A ministra lembrou o compromisso do governo de Dilma Rousseff com o combate à miséria e citou o que chama de "feminização" da pobreza no Brasil. Segundo ela, erradicar a miséria significa falar na inclusão econômica da mulher. "É dar a ela a independência e a autonomia que precisa. A presidenta espera de nós esse enfrentamento", afirmou.

 

Iriny nasceu na cidade de Lima Duarte, em Minas Gerais, mas fez carreira política no Espírito Santo.
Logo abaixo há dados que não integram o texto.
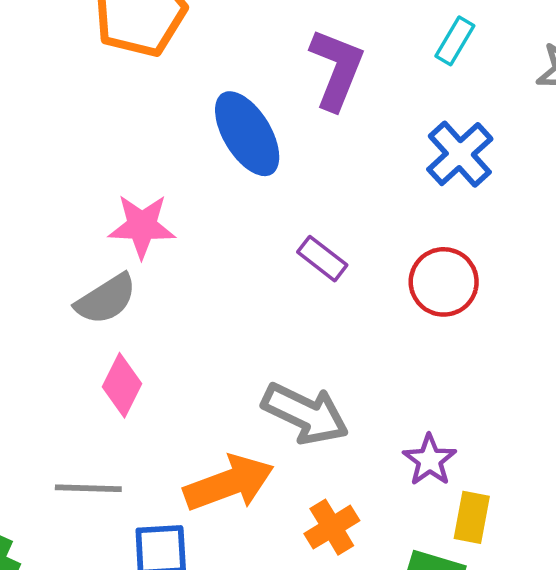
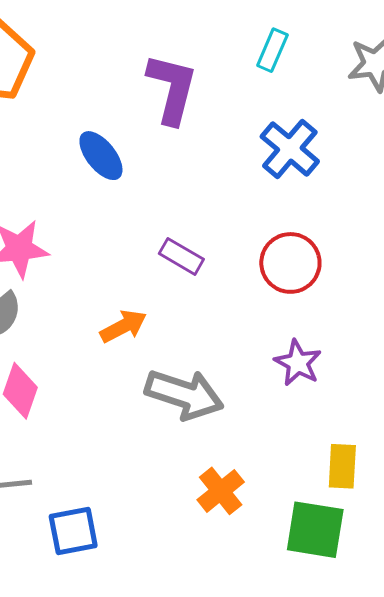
blue ellipse: (247, 134) -> (101, 156), size x0.7
purple star: (430, 460) -> (298, 363), moved
orange arrow: (229, 483) -> (123, 326), moved, size x0.6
Filiada ao PT desde 1984, ela integra a corrente Articulação de Esquerda e cumpre o seu segundo mandato como deputada federal. Em outubro, foi eleita para o terceiro mandato. Na Câmara, Iriny teve atuação de destaque nas áreas de direitos humanos, políticas para as mulheres e minorias.

 

Ainda durante a cerimônia de transmissão de cargo, a ex-ministra da Secretaria de Políticas para as Mulheres Nilcéa Freire elogiou a atuação do Conselho Nacional de Direitos da Mulher e de organizações da sociedade civil que, segundo ela, sempre mantiveram uma relação de respeito e autonomia com o órgão.

 

"Tivemos, nesses anos, uma relação fraterna de colaboração, que nos permitiu entrar na história com a Lei Maria da Penha, aprovada com o consenso e com a colaboração da ministra Iriny, que relatou a lei na Comissão de Constituição e Justiça", destacou.